Pixel coordinate listings:
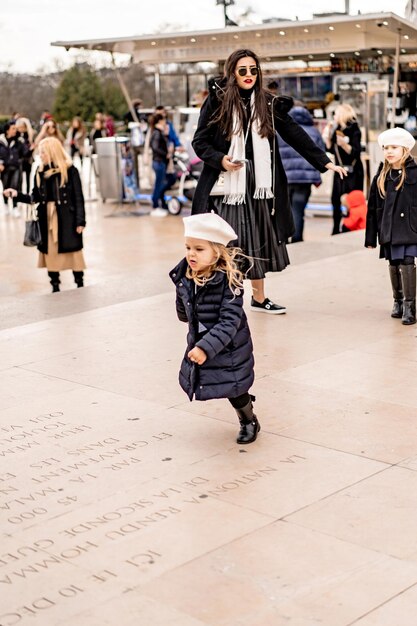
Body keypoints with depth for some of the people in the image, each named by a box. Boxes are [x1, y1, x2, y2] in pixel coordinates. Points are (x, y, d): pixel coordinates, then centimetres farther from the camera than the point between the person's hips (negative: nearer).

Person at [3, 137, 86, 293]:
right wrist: (17, 194, -4)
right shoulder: (40, 172, 7)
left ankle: (80, 284, 12)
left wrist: (80, 221, -12)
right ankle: (55, 287, 18)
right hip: (47, 218, 5)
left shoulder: (69, 170, -8)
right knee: (50, 252, 8)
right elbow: (35, 197, 9)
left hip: (67, 217, -5)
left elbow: (78, 197, -8)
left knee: (73, 251, 1)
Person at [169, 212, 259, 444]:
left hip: (229, 348, -6)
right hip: (199, 344, 6)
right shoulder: (183, 277, -9)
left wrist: (206, 348, -36)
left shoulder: (228, 281, -28)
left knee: (233, 389, 6)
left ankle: (250, 422, 38)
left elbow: (230, 321, -30)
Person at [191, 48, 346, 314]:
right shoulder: (217, 101, -1)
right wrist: (219, 160, -18)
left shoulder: (269, 104, 7)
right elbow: (200, 142, 0)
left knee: (258, 240, 11)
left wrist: (325, 162, 2)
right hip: (227, 183, -3)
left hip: (258, 183, 4)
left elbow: (296, 135, 6)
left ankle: (259, 297, 25)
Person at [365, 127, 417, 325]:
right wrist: (371, 236, 8)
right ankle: (398, 301, 26)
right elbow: (373, 207, 9)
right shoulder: (381, 176, 7)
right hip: (388, 229, 4)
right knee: (394, 264, 10)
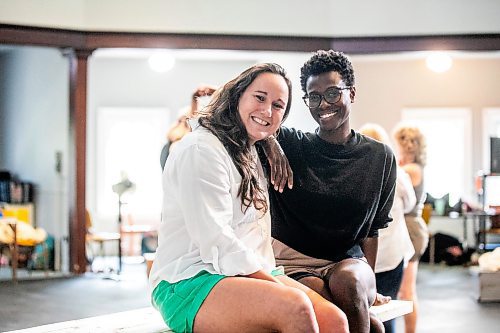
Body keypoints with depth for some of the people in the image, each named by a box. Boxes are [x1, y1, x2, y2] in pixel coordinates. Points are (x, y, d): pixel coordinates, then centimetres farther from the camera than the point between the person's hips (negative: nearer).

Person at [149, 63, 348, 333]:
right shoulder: (201, 150, -8)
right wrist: (280, 286, -18)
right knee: (295, 306, -34)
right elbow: (217, 243, -17)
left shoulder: (250, 154, 22)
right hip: (189, 282, -8)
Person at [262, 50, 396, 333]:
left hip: (348, 262, 1)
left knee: (347, 280, -35)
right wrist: (269, 144, -19)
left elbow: (371, 231, 11)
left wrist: (369, 284, 1)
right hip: (295, 265, -1)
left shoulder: (380, 157, 9)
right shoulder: (290, 145, 3)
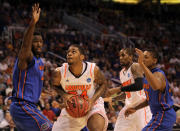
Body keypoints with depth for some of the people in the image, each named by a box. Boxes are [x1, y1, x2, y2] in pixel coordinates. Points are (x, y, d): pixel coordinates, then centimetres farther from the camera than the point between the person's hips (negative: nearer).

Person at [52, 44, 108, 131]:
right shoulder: (60, 72, -20)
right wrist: (64, 95, -18)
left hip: (92, 104, -2)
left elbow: (103, 84, -3)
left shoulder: (93, 69, -22)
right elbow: (55, 85, 3)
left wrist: (93, 99, -19)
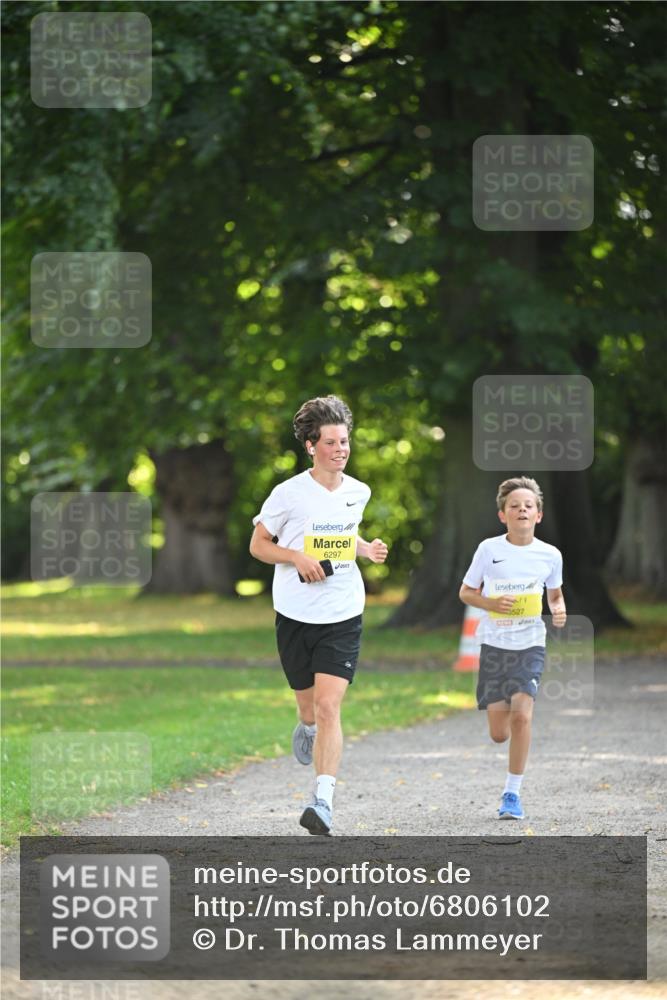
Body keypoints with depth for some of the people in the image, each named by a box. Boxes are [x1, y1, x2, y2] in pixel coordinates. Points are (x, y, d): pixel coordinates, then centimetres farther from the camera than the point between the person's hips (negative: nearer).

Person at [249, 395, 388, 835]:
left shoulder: (358, 493, 5)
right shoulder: (289, 493, -8)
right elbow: (258, 544, 1)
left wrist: (366, 549, 5)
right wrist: (298, 557, -16)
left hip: (343, 617, 1)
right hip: (296, 616, -1)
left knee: (329, 707, -14)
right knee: (309, 704, 14)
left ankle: (324, 800, -19)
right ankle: (307, 730, 52)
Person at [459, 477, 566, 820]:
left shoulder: (549, 555, -1)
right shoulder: (488, 550, -5)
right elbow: (466, 592, 5)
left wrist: (559, 611, -7)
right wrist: (492, 604, -14)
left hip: (530, 645, 0)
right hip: (494, 644, 0)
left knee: (521, 715, -19)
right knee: (499, 734, -1)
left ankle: (512, 793, -6)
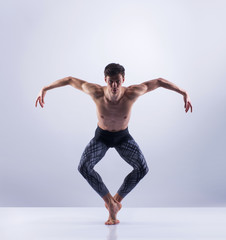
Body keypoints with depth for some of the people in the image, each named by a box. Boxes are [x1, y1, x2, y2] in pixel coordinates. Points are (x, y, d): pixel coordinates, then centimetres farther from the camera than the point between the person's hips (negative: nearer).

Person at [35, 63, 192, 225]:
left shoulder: (131, 93, -33)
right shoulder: (96, 92, -32)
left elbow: (159, 81, -22)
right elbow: (70, 80, -19)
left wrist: (184, 93, -21)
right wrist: (44, 89, -14)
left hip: (123, 136, 0)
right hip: (101, 136, 0)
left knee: (142, 168, -18)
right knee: (84, 167, -23)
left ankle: (117, 199, 2)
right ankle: (110, 201, -6)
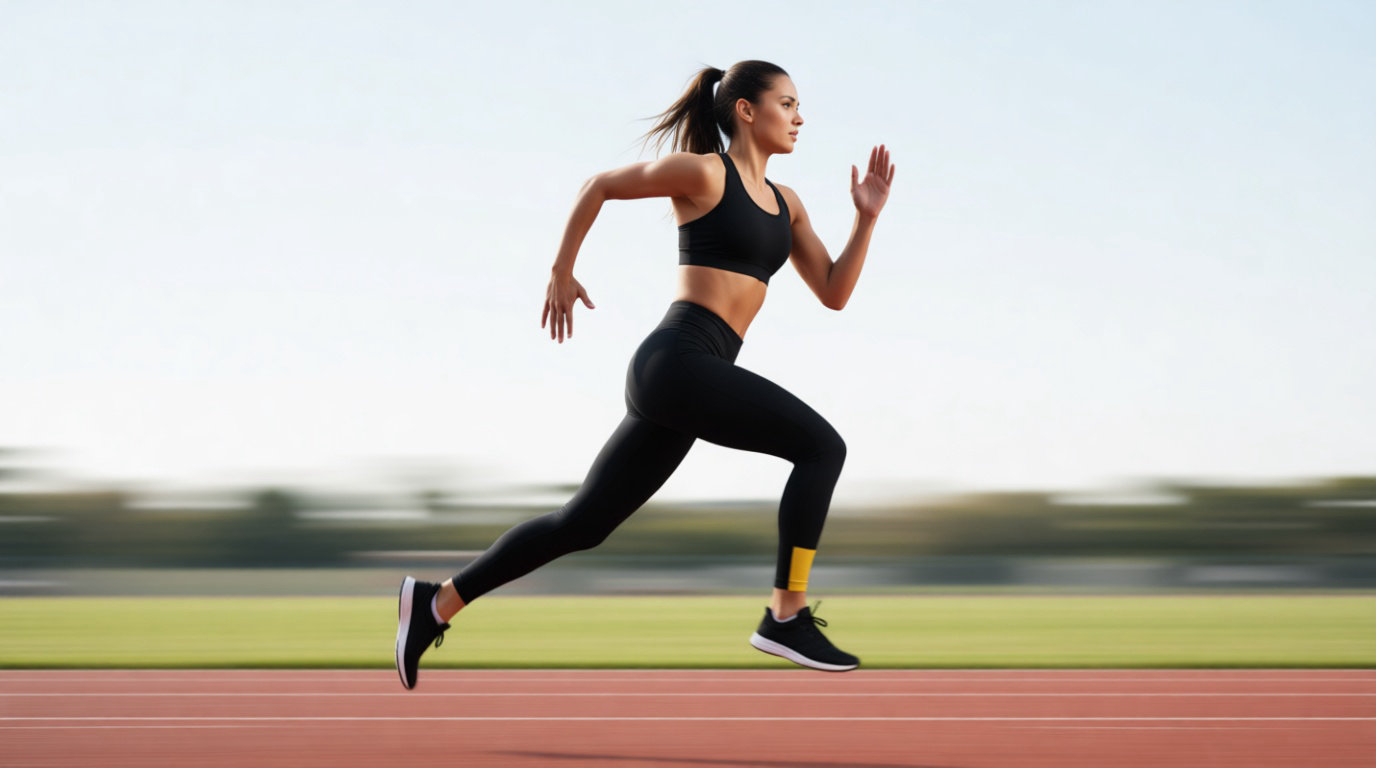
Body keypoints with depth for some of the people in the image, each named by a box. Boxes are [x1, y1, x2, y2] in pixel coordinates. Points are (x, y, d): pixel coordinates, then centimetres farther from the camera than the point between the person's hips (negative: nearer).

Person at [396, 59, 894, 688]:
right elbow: (599, 185, 7)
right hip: (677, 360, -8)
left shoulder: (785, 204, 20)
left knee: (583, 524, 10)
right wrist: (561, 272, 9)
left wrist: (867, 217, 7)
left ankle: (437, 603, 16)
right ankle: (786, 617, -15)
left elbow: (834, 293, 18)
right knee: (821, 445, -16)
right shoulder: (701, 173, -2)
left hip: (699, 377, 8)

ASSIGNMENT:
Repeat, with no pictures, each line from the beginning of the data through the line containing "left shoulder: (69, 170, -8)", inclusive.

TASK RESULT:
Body keypoints with depth for some of the people in the image, each named by a box. Boxes are [x1, y1, x2, y2] in pixel coordinates. Points are (x, y, d): pixel coordinates, then centimetres farther from the camera than the point between the person's hips (negative: nearer).

Person at [3, 137, 86, 293]:
right wrist: (17, 194, -4)
right shoulder: (40, 172, 7)
left ankle: (80, 284, 12)
left wrist: (80, 221, -12)
right ankle: (55, 287, 18)
right hip: (47, 218, 5)
left shoulder: (69, 170, -8)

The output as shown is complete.